Work order
An exact copy of all the data is needed, with every picture left out.

Given information
= Beginning of Section =

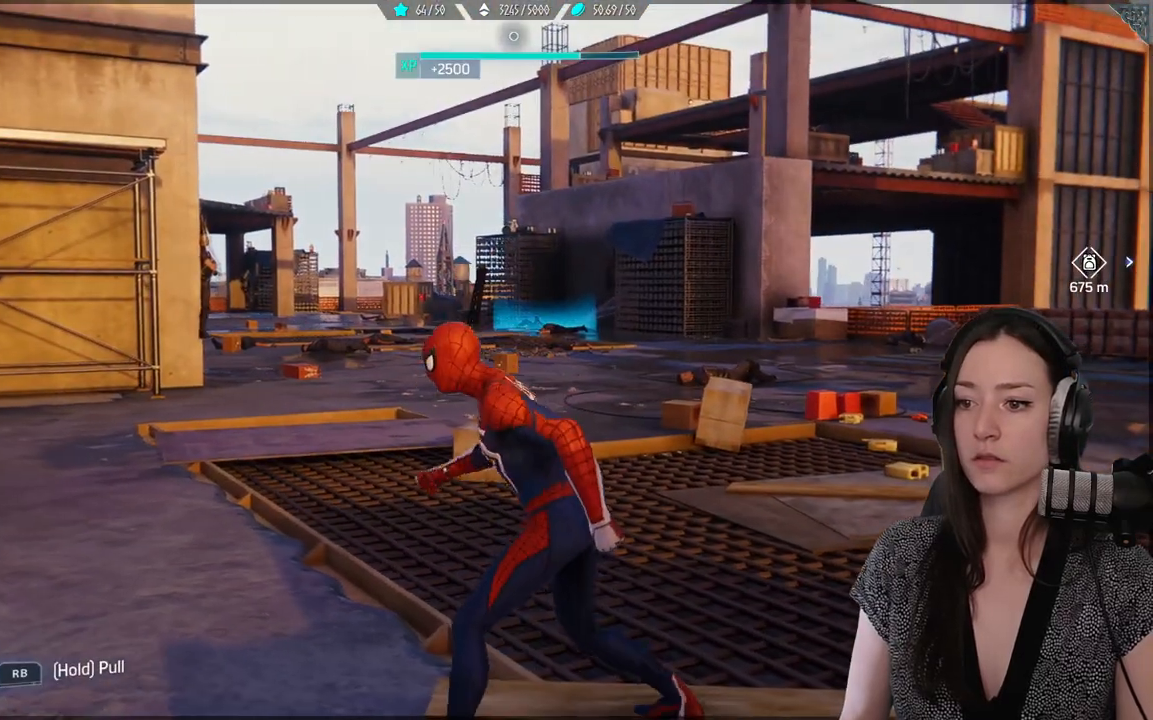
{"buttons": [], "left_stick": "up", "right_stick": "center", "events": [[17, "R3", "down"], [133, "R3", "up"], [167, "right_stick", "down-right"], [250, "right_stick", "center"], [283, "left_stick", "up"]]}
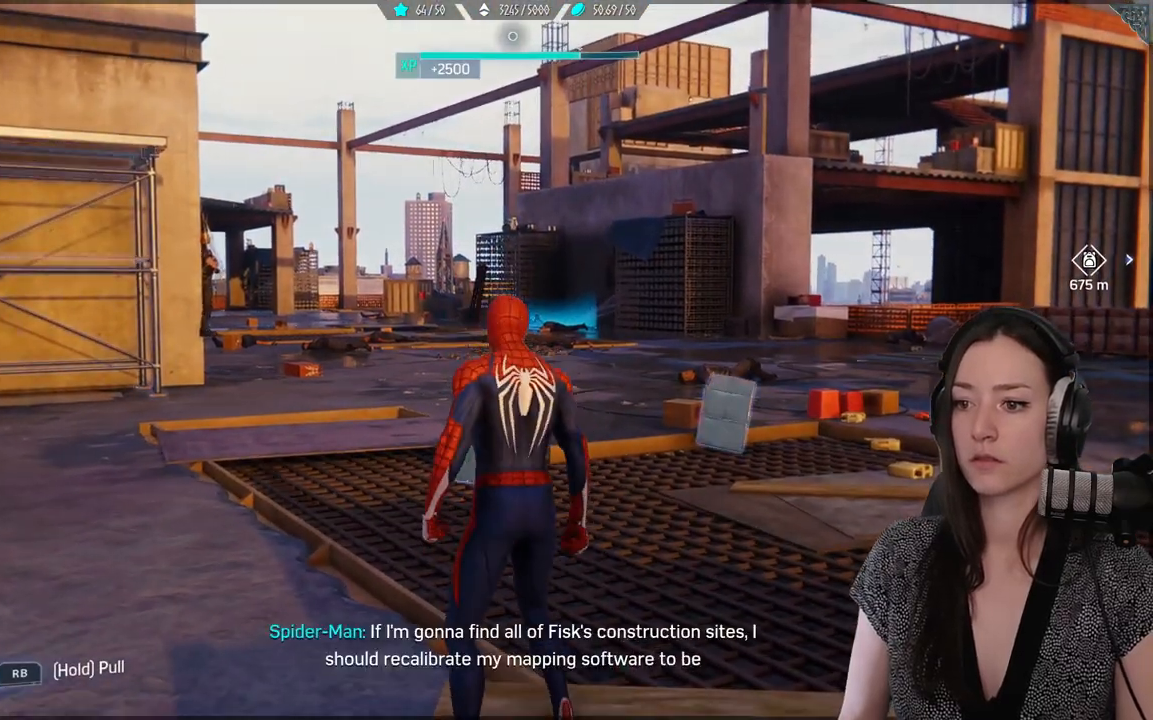
{"buttons": [], "left_stick": "up", "right_stick": "center", "events": [[83, "right_stick", "down"], [300, "right_stick", "center"]]}
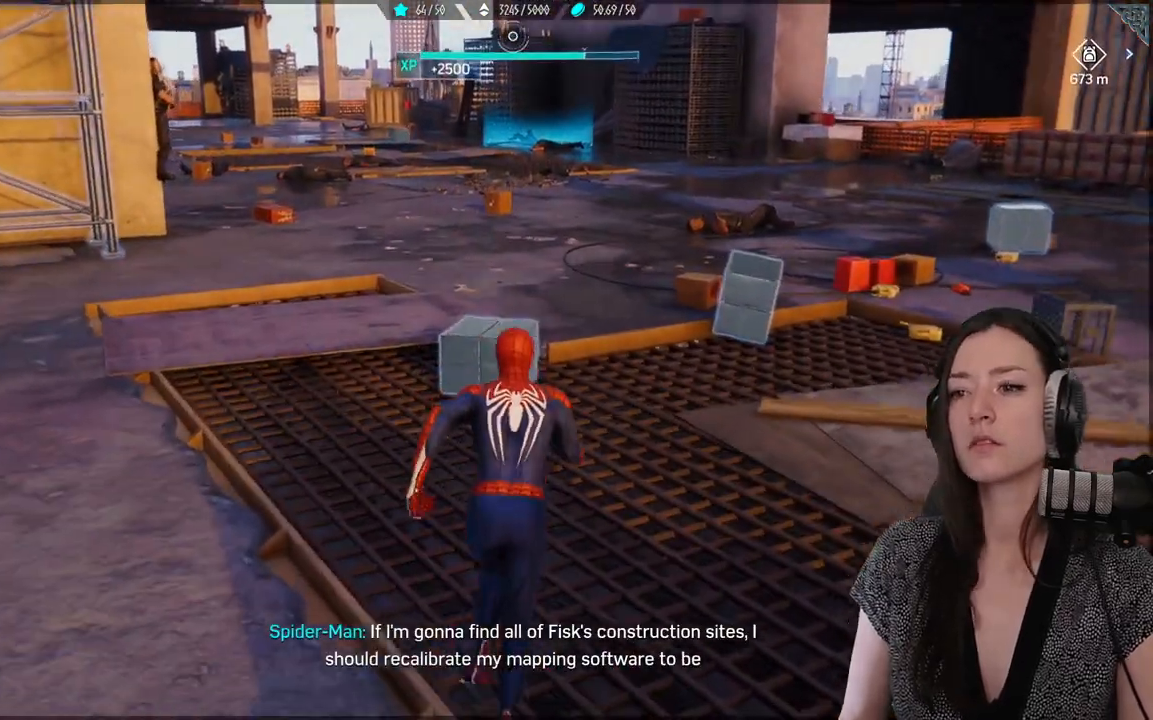
{"buttons": [], "left_stick": "up", "right_stick": "center", "events": []}
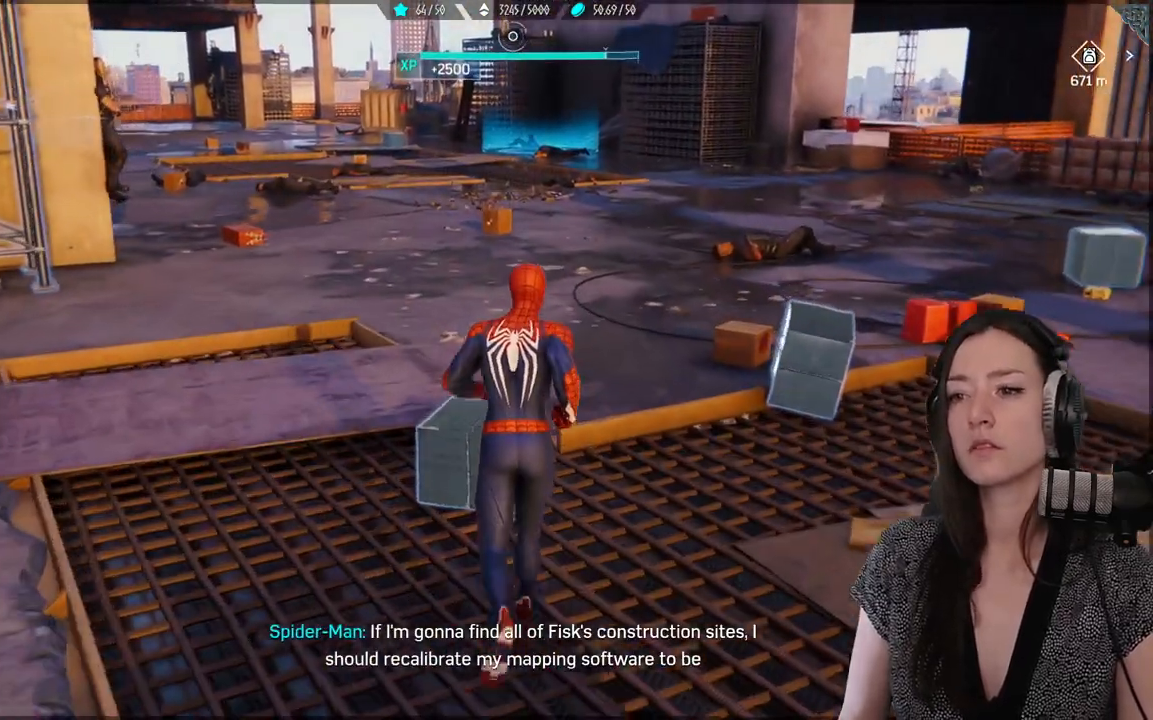
{"buttons": [], "left_stick": "up", "right_stick": "up", "events": [[150, "right_stick", "up"]]}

= End of Section =

Solution
{"buttons": [], "left_stick": "up", "right_stick": "center", "events": [[17, "R3", "down"], [133, "R3", "up"], [167, "right_stick", "down-right"], [250, "right_stick", "center"], [283, "left_stick", "up"]]}
{"buttons": [], "left_stick": "up", "right_stick": "center", "events": [[83, "right_stick", "down"], [300, "right_stick", "center"]]}
{"buttons": [], "left_stick": "up", "right_stick": "center", "events": []}
{"buttons": [], "left_stick": "up", "right_stick": "up", "events": [[150, "right_stick", "up"]]}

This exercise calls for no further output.